Chris Barrett and Karuni Rompies, Singapore/Jakarta – In Kupang, in Indonesian West Timor, the first school bell of the day is now sounding far earlier than in the rest of the country.
It's ringing, in fact, when it is pitch-black outside and many children are still asleep.
Under a new policy brought in this week by Viktor Laiskodat, governor of southern East Nusa Tenggara, public high school students in the provincial capital are walking into classrooms at 5am.
"[Students] can sleep at 10pm and wake up at 4am. Six hours of sleep is enough," he said in an address to school principals and education officials.
"Bathe for 30 minutes, travel to school for 30 minutes because nowhere is far in this city. So they can be at school by 5am."
The school day in Indonesia usually starts about 7am and finishes mid-afternoon, depending on the education institution.
But in predominantly Catholic East Nusa Tenggara, a region that takes in the islands of Flores and Sumba, as well as West Timor, that's not early enough for the governor, a former lawyer and MP.
"The main reason for this is to build our students' character so they know discipline," he said.
Laiskodat, who wants to extend the new hours beyond Kupang and across the province after the pilot program in its administrative centre, said only senior high school students, who aged 17 and 18, that would be subject to the changed timetable and not those in junior high.
The decision to have class begin before dawn, though, has been met with criticism from Catholic education leaders and the Indonesian Teachers' Union Federation, which said it had canvassed the views of parents and teachers.
"It turns out that many parents disagree with this policy, the responses vary from the safety factor of the child when going to school, difficult transportation in the morning, and the readiness of parents at home such as providing breakfast, and various considerations for children's health," said Retno Listyarti, chair of the teachers' federation expert body.
She pointed to learning development being affected by students due to lack of sleep.
"Sleep is very important for the body. During sleep, the body will repair itself, both physically and mentally, so that we feel refreshed and energised when we wake up and are ready for activities. This is important and necessary for children who are growing up to the age of 18," she said.
The government has justified the policy by comparing it to the early starts of Islamic boarding schools, whose students rise for the call to prayer at dawn. It also equated the timing to the hours worked by vendors in markets who often begin work at 3am.

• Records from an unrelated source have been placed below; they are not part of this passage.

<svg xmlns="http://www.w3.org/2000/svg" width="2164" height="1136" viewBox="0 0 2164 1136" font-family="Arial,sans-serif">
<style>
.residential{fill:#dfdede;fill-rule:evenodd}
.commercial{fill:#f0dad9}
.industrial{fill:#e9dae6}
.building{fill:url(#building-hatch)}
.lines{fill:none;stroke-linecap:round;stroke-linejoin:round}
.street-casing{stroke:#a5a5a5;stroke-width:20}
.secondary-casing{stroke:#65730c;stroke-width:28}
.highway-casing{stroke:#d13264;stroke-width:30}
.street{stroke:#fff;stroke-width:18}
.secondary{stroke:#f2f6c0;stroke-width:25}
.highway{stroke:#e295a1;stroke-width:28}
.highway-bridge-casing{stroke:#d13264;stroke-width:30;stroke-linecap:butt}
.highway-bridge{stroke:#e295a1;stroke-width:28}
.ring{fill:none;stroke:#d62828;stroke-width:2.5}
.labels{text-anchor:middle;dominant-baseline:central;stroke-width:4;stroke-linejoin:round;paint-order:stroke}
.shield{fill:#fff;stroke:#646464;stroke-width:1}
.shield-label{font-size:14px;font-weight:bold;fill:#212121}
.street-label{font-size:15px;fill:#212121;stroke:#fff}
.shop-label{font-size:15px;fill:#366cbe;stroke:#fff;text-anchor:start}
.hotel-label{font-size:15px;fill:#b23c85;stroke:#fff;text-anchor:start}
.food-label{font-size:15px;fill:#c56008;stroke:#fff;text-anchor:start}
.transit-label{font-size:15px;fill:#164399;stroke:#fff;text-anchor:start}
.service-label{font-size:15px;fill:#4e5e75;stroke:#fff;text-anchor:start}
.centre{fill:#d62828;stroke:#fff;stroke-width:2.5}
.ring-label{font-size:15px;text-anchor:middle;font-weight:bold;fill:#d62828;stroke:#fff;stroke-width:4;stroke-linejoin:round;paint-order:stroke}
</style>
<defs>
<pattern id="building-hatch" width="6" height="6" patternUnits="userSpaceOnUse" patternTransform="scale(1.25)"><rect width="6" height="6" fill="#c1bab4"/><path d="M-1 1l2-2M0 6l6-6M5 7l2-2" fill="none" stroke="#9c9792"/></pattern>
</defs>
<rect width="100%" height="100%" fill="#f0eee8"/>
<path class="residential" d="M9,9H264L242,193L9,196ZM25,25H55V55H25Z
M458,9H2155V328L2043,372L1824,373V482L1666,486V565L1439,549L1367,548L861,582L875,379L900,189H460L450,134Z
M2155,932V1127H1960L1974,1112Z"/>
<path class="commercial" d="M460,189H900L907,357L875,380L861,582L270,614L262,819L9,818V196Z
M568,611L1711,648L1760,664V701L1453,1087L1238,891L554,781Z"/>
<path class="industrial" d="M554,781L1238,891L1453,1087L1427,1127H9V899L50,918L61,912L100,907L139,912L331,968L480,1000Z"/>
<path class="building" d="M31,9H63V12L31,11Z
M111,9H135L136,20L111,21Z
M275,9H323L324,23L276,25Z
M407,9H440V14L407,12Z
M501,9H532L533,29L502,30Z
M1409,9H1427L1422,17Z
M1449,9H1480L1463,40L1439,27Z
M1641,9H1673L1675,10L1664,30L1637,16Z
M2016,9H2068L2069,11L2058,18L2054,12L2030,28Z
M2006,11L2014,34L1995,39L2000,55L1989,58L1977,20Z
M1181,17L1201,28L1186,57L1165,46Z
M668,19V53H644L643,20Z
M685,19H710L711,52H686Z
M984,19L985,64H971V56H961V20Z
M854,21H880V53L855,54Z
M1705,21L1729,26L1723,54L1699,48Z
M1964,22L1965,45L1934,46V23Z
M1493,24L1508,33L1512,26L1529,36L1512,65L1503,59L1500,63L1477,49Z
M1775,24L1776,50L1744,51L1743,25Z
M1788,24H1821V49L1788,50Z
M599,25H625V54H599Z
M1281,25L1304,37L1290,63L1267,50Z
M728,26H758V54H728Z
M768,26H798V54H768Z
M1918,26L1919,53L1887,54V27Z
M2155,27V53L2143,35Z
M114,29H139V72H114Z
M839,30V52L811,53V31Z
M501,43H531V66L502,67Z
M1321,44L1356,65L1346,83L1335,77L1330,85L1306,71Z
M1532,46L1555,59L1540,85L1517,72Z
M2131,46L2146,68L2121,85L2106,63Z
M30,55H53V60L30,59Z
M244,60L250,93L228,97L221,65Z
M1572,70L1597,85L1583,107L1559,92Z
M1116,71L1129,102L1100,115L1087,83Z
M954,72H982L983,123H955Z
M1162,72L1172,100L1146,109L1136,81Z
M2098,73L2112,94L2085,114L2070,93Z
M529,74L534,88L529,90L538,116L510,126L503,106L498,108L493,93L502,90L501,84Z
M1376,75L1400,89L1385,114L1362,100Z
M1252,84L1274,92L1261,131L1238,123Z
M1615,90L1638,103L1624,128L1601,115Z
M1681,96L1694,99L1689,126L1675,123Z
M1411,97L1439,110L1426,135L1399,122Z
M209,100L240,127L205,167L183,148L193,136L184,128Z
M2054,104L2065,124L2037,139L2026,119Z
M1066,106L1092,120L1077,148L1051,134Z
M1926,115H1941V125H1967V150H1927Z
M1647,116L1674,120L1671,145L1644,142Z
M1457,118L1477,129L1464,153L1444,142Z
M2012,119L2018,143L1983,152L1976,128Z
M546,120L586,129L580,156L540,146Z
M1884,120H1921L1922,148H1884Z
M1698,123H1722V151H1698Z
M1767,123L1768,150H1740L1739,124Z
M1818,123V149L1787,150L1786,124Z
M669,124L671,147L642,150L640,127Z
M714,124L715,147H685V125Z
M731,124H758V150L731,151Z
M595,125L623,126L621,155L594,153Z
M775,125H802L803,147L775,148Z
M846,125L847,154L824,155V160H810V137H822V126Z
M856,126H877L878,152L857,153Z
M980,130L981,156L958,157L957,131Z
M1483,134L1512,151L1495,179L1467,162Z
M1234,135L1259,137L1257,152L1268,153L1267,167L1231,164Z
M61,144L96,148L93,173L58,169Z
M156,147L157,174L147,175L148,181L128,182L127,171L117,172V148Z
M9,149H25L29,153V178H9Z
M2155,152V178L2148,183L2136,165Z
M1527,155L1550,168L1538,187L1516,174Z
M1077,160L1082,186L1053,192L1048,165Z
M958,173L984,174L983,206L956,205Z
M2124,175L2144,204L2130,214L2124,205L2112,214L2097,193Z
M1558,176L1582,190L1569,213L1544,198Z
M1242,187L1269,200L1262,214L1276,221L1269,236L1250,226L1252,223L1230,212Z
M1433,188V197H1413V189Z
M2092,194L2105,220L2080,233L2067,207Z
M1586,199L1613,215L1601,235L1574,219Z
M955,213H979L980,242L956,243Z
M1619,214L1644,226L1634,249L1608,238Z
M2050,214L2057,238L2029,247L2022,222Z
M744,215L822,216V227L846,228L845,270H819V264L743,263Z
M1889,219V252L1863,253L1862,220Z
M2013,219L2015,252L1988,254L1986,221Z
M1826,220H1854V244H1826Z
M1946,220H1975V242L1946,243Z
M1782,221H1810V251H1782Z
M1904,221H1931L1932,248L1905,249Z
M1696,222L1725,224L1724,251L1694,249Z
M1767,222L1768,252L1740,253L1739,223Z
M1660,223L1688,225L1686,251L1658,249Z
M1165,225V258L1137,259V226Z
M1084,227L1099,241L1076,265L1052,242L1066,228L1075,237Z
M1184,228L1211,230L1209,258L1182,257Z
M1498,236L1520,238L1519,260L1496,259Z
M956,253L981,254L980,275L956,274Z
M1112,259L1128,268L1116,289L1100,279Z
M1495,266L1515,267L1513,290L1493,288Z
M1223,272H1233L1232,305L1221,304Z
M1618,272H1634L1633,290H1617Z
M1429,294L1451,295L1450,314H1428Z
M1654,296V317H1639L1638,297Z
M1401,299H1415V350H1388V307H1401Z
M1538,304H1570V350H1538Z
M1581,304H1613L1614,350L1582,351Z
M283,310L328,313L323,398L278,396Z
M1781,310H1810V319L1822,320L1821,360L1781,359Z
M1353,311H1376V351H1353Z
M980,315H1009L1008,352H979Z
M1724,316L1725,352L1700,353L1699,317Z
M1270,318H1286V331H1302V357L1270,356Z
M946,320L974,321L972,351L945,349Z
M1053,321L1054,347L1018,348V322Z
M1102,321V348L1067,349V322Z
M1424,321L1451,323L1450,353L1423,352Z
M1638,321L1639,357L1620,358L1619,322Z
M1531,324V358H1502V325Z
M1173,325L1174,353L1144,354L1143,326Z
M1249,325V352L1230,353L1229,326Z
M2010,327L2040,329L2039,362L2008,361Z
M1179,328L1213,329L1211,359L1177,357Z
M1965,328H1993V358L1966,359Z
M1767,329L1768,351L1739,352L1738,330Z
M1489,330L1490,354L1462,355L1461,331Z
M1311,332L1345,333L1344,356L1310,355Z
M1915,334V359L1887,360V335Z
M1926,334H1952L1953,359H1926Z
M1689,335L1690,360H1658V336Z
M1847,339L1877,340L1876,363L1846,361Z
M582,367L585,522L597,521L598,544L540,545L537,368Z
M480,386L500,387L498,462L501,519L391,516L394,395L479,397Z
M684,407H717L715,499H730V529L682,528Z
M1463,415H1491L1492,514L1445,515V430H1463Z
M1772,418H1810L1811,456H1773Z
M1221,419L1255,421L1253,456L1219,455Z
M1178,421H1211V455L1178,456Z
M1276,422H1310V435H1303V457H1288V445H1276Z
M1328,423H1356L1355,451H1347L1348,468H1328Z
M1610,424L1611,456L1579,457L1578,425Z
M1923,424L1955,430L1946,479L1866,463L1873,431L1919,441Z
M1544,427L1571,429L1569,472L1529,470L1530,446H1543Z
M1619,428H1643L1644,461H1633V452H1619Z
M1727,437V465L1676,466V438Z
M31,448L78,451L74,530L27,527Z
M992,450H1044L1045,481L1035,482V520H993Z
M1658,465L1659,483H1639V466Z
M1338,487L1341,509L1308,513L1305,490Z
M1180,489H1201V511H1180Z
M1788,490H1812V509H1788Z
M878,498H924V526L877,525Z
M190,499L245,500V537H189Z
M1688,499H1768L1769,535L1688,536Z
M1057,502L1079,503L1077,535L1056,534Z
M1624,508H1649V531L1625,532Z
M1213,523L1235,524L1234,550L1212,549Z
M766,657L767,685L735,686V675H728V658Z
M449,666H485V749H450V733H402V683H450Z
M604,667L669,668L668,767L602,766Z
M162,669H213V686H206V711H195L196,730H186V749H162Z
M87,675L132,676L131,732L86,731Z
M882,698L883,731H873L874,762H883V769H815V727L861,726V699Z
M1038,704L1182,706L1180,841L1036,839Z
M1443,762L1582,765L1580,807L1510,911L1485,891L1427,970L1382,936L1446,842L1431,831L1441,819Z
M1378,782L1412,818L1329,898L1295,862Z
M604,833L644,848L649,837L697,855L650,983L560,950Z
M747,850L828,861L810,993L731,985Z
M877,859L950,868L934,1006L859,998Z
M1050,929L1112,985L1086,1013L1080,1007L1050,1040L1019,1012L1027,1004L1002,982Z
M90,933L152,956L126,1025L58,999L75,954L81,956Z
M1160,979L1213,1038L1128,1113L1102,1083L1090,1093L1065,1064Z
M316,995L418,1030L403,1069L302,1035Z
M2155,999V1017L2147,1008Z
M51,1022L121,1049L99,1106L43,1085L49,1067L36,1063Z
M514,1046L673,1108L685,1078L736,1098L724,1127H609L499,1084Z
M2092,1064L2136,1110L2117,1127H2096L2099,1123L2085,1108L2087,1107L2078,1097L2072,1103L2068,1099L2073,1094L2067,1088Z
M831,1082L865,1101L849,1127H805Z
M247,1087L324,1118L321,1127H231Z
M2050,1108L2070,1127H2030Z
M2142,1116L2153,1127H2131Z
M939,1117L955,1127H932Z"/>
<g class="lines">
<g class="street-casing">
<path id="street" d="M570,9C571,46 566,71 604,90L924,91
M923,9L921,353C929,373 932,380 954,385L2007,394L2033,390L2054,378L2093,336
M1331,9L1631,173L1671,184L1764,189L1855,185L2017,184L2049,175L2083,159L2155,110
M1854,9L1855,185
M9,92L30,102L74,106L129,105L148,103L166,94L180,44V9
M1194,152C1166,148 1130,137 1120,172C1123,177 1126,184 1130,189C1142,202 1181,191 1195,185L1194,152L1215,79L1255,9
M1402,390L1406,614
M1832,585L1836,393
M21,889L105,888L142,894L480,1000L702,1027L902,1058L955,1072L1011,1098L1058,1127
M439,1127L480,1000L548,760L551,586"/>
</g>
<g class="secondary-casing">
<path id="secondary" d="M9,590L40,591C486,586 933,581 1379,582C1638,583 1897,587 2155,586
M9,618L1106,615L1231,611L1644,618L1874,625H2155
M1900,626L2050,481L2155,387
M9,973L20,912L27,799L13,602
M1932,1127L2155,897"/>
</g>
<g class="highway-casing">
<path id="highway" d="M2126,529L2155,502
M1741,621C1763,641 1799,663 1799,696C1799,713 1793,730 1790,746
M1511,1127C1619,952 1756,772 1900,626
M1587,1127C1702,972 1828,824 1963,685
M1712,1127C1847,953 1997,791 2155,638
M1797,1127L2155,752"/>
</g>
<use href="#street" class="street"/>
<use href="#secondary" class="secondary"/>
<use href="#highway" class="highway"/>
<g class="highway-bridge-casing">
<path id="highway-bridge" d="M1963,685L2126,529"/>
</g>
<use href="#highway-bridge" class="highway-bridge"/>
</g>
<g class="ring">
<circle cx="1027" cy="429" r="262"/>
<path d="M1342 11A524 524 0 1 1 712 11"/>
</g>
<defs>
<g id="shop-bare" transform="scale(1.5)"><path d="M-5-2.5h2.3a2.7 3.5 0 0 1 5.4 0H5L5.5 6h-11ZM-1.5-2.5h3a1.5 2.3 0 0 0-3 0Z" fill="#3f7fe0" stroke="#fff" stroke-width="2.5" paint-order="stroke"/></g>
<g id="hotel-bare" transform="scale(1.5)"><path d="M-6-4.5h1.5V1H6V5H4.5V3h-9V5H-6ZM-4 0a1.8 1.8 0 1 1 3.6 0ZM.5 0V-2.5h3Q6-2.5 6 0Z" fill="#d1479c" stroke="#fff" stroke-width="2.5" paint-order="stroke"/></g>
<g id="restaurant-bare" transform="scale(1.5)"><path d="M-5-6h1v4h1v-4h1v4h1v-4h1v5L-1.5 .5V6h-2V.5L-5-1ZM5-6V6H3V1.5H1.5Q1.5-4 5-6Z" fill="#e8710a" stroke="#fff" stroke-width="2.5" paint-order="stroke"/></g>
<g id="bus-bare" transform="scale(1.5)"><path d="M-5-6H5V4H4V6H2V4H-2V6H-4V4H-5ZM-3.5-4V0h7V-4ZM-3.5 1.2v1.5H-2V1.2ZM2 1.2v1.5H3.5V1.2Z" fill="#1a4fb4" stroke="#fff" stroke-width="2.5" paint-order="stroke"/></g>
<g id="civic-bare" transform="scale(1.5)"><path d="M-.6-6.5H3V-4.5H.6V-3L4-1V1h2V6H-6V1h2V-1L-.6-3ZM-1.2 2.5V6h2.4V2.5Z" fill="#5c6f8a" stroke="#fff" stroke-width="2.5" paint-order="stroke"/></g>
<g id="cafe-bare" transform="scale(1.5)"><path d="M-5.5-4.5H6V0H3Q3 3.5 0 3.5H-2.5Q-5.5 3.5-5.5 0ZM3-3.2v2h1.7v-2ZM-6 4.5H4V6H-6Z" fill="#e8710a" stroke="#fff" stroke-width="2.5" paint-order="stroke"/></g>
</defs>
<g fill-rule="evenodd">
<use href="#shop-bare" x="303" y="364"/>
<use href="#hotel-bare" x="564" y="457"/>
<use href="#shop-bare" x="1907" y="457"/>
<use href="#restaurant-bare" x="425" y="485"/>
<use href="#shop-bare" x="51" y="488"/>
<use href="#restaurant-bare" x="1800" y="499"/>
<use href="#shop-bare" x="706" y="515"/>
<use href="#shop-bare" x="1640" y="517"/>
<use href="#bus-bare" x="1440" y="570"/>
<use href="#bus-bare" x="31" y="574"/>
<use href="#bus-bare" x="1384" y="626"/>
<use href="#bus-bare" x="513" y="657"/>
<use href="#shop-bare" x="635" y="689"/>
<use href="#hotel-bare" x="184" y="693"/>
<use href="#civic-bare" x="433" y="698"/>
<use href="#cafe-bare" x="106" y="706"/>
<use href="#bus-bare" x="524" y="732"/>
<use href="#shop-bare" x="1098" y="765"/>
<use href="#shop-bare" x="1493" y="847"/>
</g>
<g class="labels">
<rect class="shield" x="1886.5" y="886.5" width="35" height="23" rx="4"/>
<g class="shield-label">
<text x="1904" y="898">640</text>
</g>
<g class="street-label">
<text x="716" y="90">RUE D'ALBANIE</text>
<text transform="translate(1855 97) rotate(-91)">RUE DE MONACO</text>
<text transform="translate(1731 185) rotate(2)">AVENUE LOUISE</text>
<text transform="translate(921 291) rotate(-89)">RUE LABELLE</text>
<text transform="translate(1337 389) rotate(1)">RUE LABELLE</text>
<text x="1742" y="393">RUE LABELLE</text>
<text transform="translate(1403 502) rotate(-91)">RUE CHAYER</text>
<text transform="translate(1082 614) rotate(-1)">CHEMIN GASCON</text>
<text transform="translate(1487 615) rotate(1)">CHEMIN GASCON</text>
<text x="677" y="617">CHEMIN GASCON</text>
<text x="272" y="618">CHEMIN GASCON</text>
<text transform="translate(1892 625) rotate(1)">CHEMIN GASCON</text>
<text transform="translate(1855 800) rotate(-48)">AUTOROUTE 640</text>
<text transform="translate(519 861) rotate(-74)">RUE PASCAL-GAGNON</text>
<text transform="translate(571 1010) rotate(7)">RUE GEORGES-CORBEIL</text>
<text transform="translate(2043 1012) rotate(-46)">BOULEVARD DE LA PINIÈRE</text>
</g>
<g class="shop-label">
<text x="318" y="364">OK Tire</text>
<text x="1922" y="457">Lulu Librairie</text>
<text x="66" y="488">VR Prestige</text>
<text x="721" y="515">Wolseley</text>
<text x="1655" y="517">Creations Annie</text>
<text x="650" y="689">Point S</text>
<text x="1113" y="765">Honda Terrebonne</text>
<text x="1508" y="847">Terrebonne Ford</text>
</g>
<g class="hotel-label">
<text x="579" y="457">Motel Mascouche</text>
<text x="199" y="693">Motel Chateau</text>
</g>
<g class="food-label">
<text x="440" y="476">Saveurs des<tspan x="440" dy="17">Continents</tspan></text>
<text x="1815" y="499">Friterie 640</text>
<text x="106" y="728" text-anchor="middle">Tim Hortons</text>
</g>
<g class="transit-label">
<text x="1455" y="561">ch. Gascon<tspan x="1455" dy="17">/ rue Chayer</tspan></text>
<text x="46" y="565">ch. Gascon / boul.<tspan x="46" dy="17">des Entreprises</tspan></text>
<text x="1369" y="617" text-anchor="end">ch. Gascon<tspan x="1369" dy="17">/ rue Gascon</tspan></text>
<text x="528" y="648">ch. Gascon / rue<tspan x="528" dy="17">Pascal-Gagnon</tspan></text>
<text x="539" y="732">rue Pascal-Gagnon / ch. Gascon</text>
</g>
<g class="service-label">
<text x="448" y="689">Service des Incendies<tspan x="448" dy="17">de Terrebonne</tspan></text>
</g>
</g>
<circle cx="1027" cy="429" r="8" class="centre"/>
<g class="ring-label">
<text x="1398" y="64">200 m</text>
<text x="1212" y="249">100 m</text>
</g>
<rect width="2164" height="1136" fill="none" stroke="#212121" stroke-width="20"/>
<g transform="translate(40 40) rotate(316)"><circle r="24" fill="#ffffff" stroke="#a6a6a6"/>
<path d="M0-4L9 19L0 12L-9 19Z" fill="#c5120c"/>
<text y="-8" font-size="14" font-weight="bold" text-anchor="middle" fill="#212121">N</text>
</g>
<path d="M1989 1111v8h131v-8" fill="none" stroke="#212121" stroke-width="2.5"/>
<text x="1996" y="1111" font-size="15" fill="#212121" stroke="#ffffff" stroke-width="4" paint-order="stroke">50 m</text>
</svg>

With many students making their own way to school, provincial ombudsman Darius Beda Daton, however, has also urged the governor to reconsider the new policy for safety reasons.
"[Parents'] objections are that this policy has not been largely explained to schools and parents and students," he told The Sydney Morning Herald and The Age on Wednesday.
"If they have to be at school by 5am, it means they have to wake up by 4am and parents should make preparations by 3am. Another point is there is no public transport available in Kupang by 4.30am. Security is the issue too for the children if they are in the streets that early.
"We have given suggestions to the provincial education office that this policy must be comprehensively assessed by inviting all education stakeholders and discuss it with school committees, the police and transportation office must also be involved in the discussion."
At the schools in Kupang where students have arrived before dawn since Monday, it has been a challenging transition.
One senior student said classes hadn't actually started until 6am, instead they had done marching exercises and been addressed by the principal until then.
"Usually I wake up around 5.30am but now I have to wake up at 4am. It's difficult," the student said.
"[The principal] said it made us more effective in learning, the brain is in better quality in the morning to accept school subjects, to learn more disciplines. Most of [my family] oppose the policy. They think if it is to improve discipline, we can still implement the 7am school time and improve all the programs."
Marselinus Tika, a chemistry teacher at SMAN 6 school in Kupang, one of those in the pilot program, would also prefer a later start because he and his wife, who also works, have two children, aged seven and three.
He said teachers were worried about students walking to school in the early hours of the morning and were hoping buses would be provided but he could also see the governor's point of view.
"Waking up early is probably better for children than letting them staying up late just playing games," he said. "So maybe this policy has a positive side."